──────── EXERCISE DATA ────────

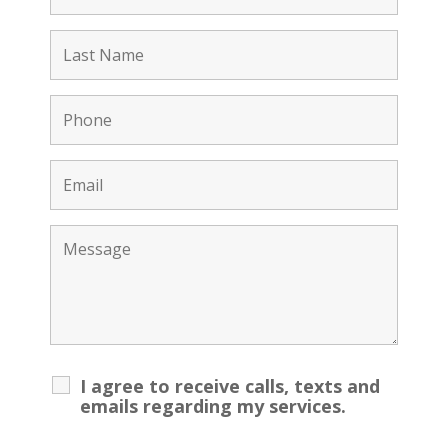
I agree to receive calls, texts and
emails regarding my services.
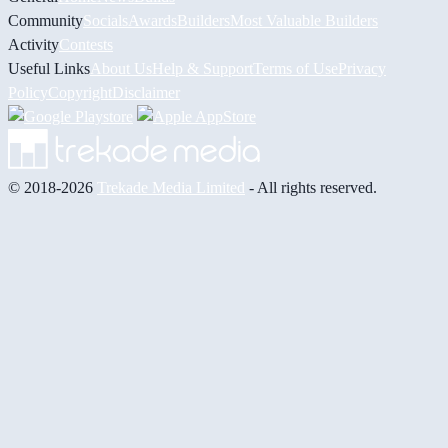
Community
Socials
Awards
Builders
Most Valuable Builders
Activity
Contests
Useful Links
About Us
Help & Support
Terms of Use
Privacy
Policy
Copyright
Disclaimer
© 2018-2026
Trekade Media Limited
- All rights reserved.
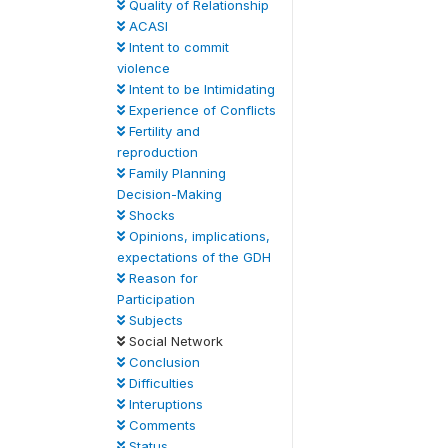
Quality of Relationship
ACASI
Intent to commit
violence
Intent to be Intimidating
Experience of Conflicts
Fertility and
reproduction
Family Planning
Decision-Making
Shocks
Opinions, implications,
expectations of the GDH
Reason for
Participation
Subjects
Social Network
Conclusion
Difficulties
Interuptions
Comments
Status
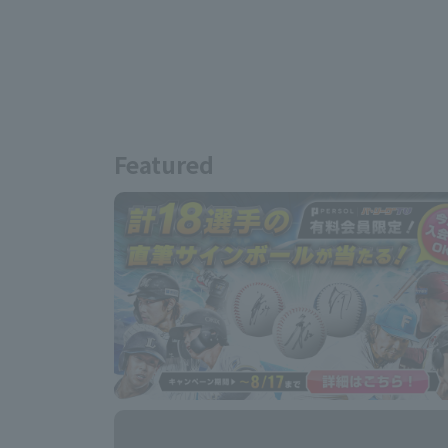
Featured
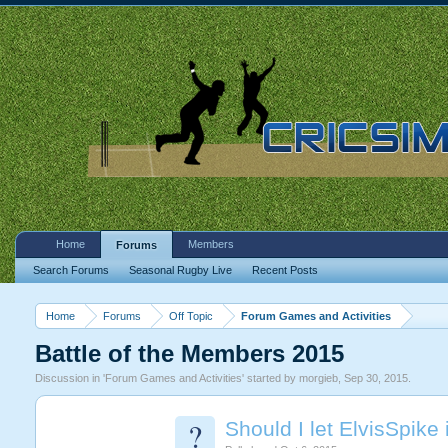
Home
Members
Forums
Search Forums
Seasonal Rugby Live
Recent Posts
Home
Forums
Off Topic
Forum Games and Activities
Battle of the Members 2015
Discussion in '
Forum Games and Activities
' started by
morgieb
,
Sep 30, 2015
.
?
Should I let ElvisSpike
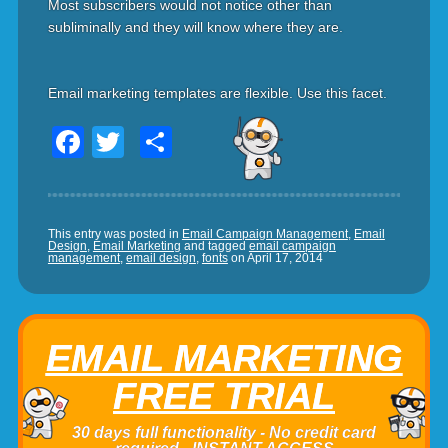
Most subscribers would not notice other than
subliminally and they will know where they are.
Email marketing templates are flexible. Use this facet.
Facebook
Twitter
Share
This entry was posted in
Email Campaign Management
,
Email
Design
,
Email Marketing
and tagged
email campaign
management
,
email design
,
fonts
on
April 17, 2014
EMAIL MARKETING
FREE TRIAL
30 days full functionality - No credit card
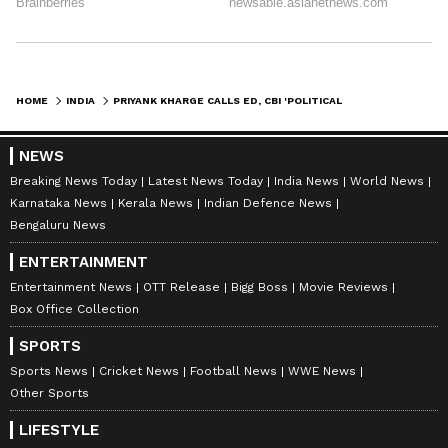
HOME
INDIA
PRIYANK KHARGE CALLS ED, CBI 'POLITICAL TOOLS' AFTER RAIDS ON SRIKI
NEWS
Breaking News Today
Latest News Today
India News
World News
Karnataka News
Kerala News
Indian Defence News
Bengaluru News
ENTERTAINMENT
Entertainment News
OTT Release
Bigg Boss
Movie Reviews
Box Office Collection
SPORTS
Sports News
Cricket News
Football News
WWE News
Other Sports
LIFESTYLE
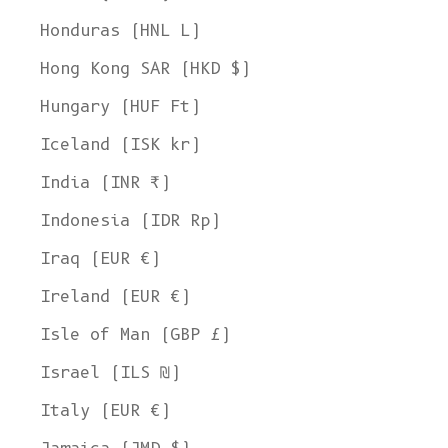
Honduras (HNL L)
Hong Kong SAR (HKD $)
Hungary (HUF Ft)
Iceland (ISK kr)
India (INR ₹)
Indonesia (IDR Rp)
Iraq (EUR €)
Ireland (EUR €)
Isle of Man (GBP £)
Israel (ILS ₪)
Italy (EUR €)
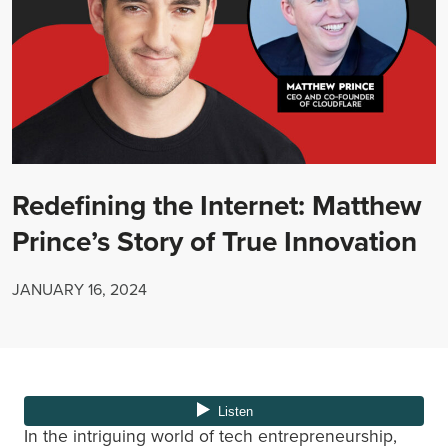
Redefining the Internet: Matthew
Prince’s Story of True Innovation
JANUARY 16, 2024
In the intriguing world of tech entrepreneurship,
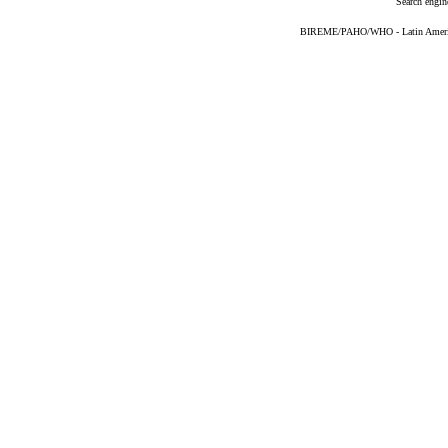
Search engin
BIREME/PAHO/WHO - Latin American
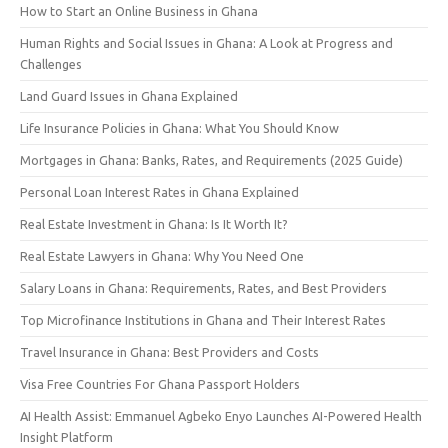
How to Start an Online Business in Ghana
Human Rights and Social Issues in Ghana: A Look at Progress and
Challenges
Land Guard Issues in Ghana Explained
Life Insurance Policies in Ghana: What You Should Know
Mortgages in Ghana: Banks, Rates, and Requirements (2025 Guide)
Personal Loan Interest Rates in Ghana Explained
Real Estate Investment in Ghana: Is It Worth It?
Real Estate Lawyers in Ghana: Why You Need One
Salary Loans in Ghana: Requirements, Rates, and Best Providers
Top Microfinance Institutions in Ghana and Their Interest Rates
Travel Insurance in Ghana: Best Providers and Costs
Visa Free Countries For Ghana Passport Holders
AI Health Assist: Emmanuel Agbeko Enyo Launches AI-Powered Health
Insight Platform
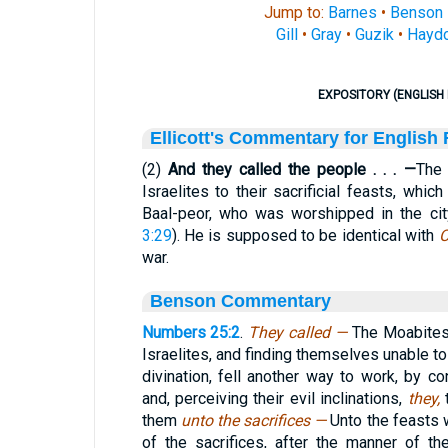
Jump to:
Barnes
•
Benson
Gill
•
Gray
•
Guzik
•
Hayd
EXPOSITORY (ENGLISH 
Ellicott's Commentary for English
(2)
And they called the people . . . —
The 
Israelites to their sacrificial feasts, whi
Baal-peor, who was worshipped in the cit
3:29
). He is supposed to be identical with
C
war.
Benson Commentary
Numbers 25:2
.
They called —
The Moabites
Israelites, and finding themselves unable to
divination, fell another way to work, by con
and, perceiving their evil inclinations,
they,
them
unto the sacrifices —
Unto the feasts 
of the sacrifices, after the manner of t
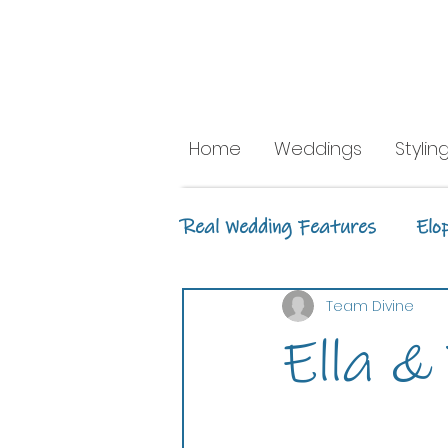
Home
Weddings
Stylin
Real Wedding Features
Elo
Ceremony Styling
Recep
Team Divine
Ella &
Whitsunday Marine Club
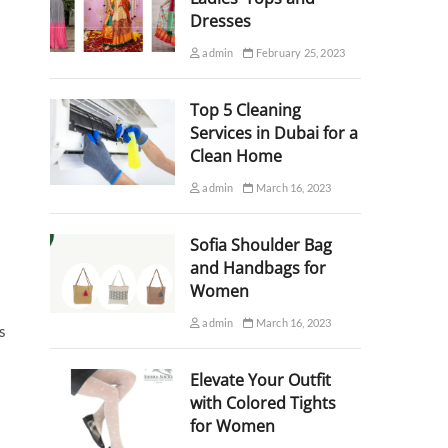
Dresses
admin
February 25, 2023
Top 5 Cleaning
Services in Dubai for a
Clean Home
admin
March 16, 2023
Sofia Shoulder Bag
and Handbags for
Women
admin
March 16, 2023
s
Elevate Your Outfit
with Colored Tights
for Women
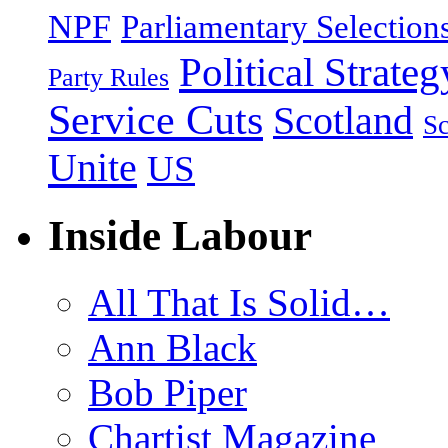
NPF
Parliamentary Selection
Political Strateg
Party Rules
Service Cuts
Scotland
Sc
Unite
US
Inside Labour
All That Is Solid…
Ann Black
Bob Piper
Chartist Magazine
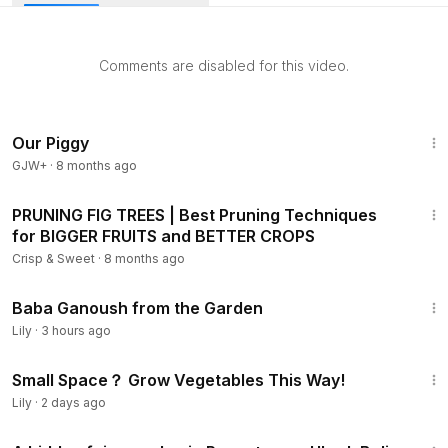
Comments are disabled for this video.
Our Piggy
GJW+
·
8 months ago
9:35
PRUNING FIG TREES | Best Pruning Techniques
for BIGGER FRUITS and BETTER CROPS
Crisp & Sweet
·
8 months ago
5:21
Baba Ganoush from the Garden
Lily
·
3 hours ago
2:46
Small Space？ Grow Vegetables This Way!
Lily
·
2 days ago
2:22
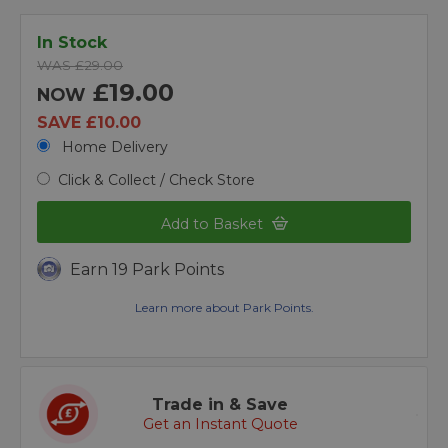
In Stock
WAS £29.00
£19.00
NOW
SAVE £10.00
Home Delivery
Click & Collect / Check Store
Add to Basket
Earn 19 Park Points
Learn more about Park Points.
Trade in & Save
Get an Instant Quote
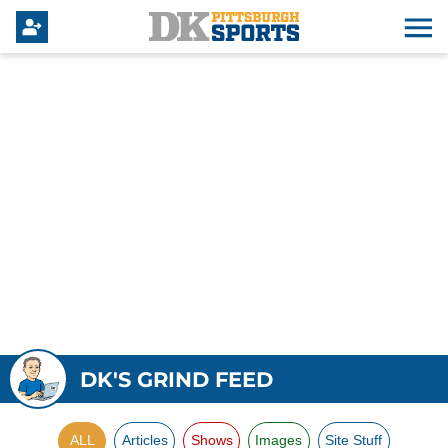
DK'S GRIND FEED
ALL
Articles
Shows
Images
Site Stuff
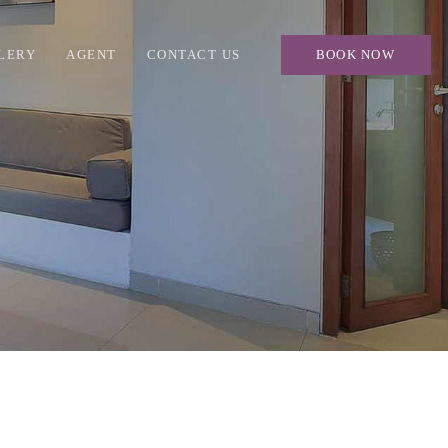
LERY
AGENT
CONTACT US
BOOK NOW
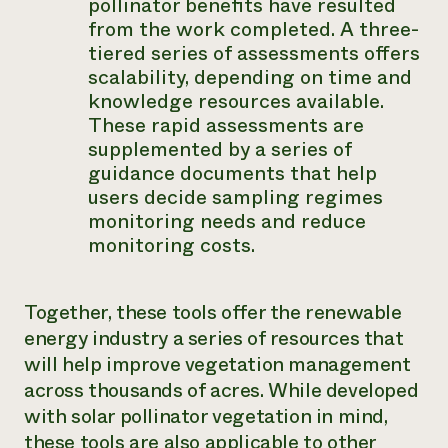
pollinator benefits have resulted
from the work completed. A three-
tiered series of assessments offers
scalability, depending on time and
knowledge resources available.
These rapid assessments are
supplemented by a series of
guidance documents that help
users decide sampling regimes
monitoring needs and reduce
monitoring costs.
Together, these tools offer the renewable
energy industry a series of resources that
will help improve vegetation management
across thousands of acres. While developed
with solar pollinator vegetation in mind,
these tools are also applicable to other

────────

• _TASK DIRECTIONS_
Write every entry out again exactly, dropping the pictures.

• _RESULT OF THIS TASK_
I agree to receive calls, texts and
emails regarding my services.
Community
Socials
Awards
Builders
Most Valuable Builders
Activity
Contests
Useful Links
About Us
Help & Support
Terms of Use
Privacy
Policy
Copyright
Disclaimer
© 2018-2026
Trekade Media Limited
- All rights reserved.
Quality of Relationship
ACASI
Intent to commit
violence
Intent to be Intimidating
Experience of Conflicts
Fertility and
reproduction
Family Planning
Decision-Making
Shocks
Opinions, implications,
expectations of the GDH
Reason for
Participation
Subjects
Social Network
Conclusion
Difficulties
Interuptions
Comments
Status
Featured
Home
Members
Forums
Search Forums
Seasonal Rugby Live
Recent Posts
Home
Forums
Off Topic
Forum Games and Activities
Battle of the Members 2015
Discussion in '
Forum Games and Activities
' started by
morgieb
,
Sep 30, 2015
.
?
Should I let ElvisSpike
Most subscribers would not notice other than
subliminally and they will know where they are.
Email marketing templates are flexible. Use this facet.
Facebook
Twitter
Share
This entry was posted in
Email Campaign Management
,
Email
Design
,
Email Marketing
and tagged
email campaign
management
,
email design
,
fonts
on
April 17, 2014
EMAIL MARKETING
FREE TRIAL
30 days full functionality - No credit card
HOME
INDIA
PRIYANK KHARGE CALLS ED, CBI 'POLITICAL TOOLS' AFTER RAIDS ON SRIKI
NEWS
Breaking News Today
Latest News Today
India News
World News
Karnataka News
Kerala News
Indian Defence News
Bengaluru News
ENTERTAINMENT
Entertainment News
OTT Release
Bigg Boss
Movie Reviews
Box Office Collection
SPORTS
Sports News
Cricket News
Football News
WWE News
Other Sports
LIFESTYLE
Honduras (HNL L)
Hong Kong SAR (HKD $)
Hungary (HUF Ft)
Iceland (ISK kr)
India (INR ₹)
Indonesia (IDR Rp)
Iraq (EUR €)
Ireland (EUR €)
Isle of Man (GBP £)
Israel (ILS ₪)
Italy (EUR €)
Redefining the Internet: Matthew
Prince’s Story of True Innovation
JANUARY 16, 2024
In the intriguing world of tech entrepreneurship,
Search engin
BIREME/PAHO/WHO - Latin American
How to Start an Online Business in Ghana
Human Rights and Social Issues in Ghana: A Look at Progress and
Challenges
Land Guard Issues in Ghana Explained
Life Insurance Policies in Ghana: What You Should Know
Mortgages in Ghana: Banks, Rates, and Requirements (2025 Guide)
Personal Loan Interest Rates in Ghana Explained
Real Estate Investment in Ghana: Is It Worth It?
Real Estate Lawyers in Ghana: Why You Need One
Salary Loans in Ghana: Requirements, Rates, and Best Providers
Top Microfinance Institutions in Ghana and Their Interest Rates
Travel Insurance in Ghana: Best Providers and Costs
Visa Free Countries For Ghana Passport Holders
AI Health Assist: Emmanuel Agbeko Enyo Launches AI-Powered Health
Insight Platform
Jump to:
Barnes
•
Benson
Gill
•
Gray
•
Guzik
•
Hayd
EXPOSITORY (ENGLISH 
Ellicott's Commentary for English
(2)
And they called the people . . . —
The 
Israelites to their sacrificial feasts, whi
Baal-peor, who was worshipped in the cit
3:29
). He is supposed to be identical with
C
war.
Benson Commentary
Numbers 25:2
.
They called —
The Moabites
Israelites, and finding themselves unable to
divination, fell another way to work, by con
and, perceiving their evil inclinations,
they,
them
unto the sacrifices —
Unto the feasts 
of the sacrifices, after the manner of t
Home
Weddings
Stylin
Real Wedding Features
Elo
Ceremony Styling
Recep
Team Divine
Ella &
Whitsunday Marine Club
Dresses
admin
February 25, 2023
Top 5 Cleaning
Services in Dubai for a
Clean Home
admin
March 16, 2023
Sofia Shoulder Bag
and Handbags for
Women
admin
March 16, 2023
s
Elevate Your Outfit
with Colored Tights
for Women
NPF
Parliamentary Selection
Political Strateg
Party Rules
Service Cuts
Scotland
Sc
Unite
US
Inside Labour
All That Is Solid…
Ann Black
Bob Piper
Chartist Magazine
Comments are disabled for this video.
Our Piggy
GJW+
·
8 months ago
9:35
PRUNING FIG TREES | Best Pruning Techniques
for BIGGER FRUITS and BETTER CROPS
Crisp & Sweet
·
8 months ago
5:21
Baba Ganoush from the Garden
Lily
·
3 hours ago
2:46
Small Space？ Grow Vegetables This Way!
Lily
·
2 days ago
2:22
In Stock
WAS £29.00
£19.00
NOW
SAVE £10.00
Home Delivery
Click & Collect / Check Store
Add to Basket
Earn 19 Park Points
Learn more about Park Points.
Trade in & Save
Get an Instant Quote
DK'S GRIND FEED
ALL
Articles
Shows
Images
Site Stuff
LERY
AGENT
CONTACT US
BOOK NOW
pollinator benefits have resulted
from the work completed. A three-
tiered series of assessments offers
scalability, depending on time and
knowledge resources available.
These rapid assessments are
supplemented by a series of
guidance documents that help
users decide sampling regimes
monitoring needs and reduce
monitoring costs.
Together, these tools offer the renewable
energy industry a series of resources that
will help improve vegetation management
across thousands of acres. While developed
with solar pollinator vegetation in mind,
these tools are also applicable to other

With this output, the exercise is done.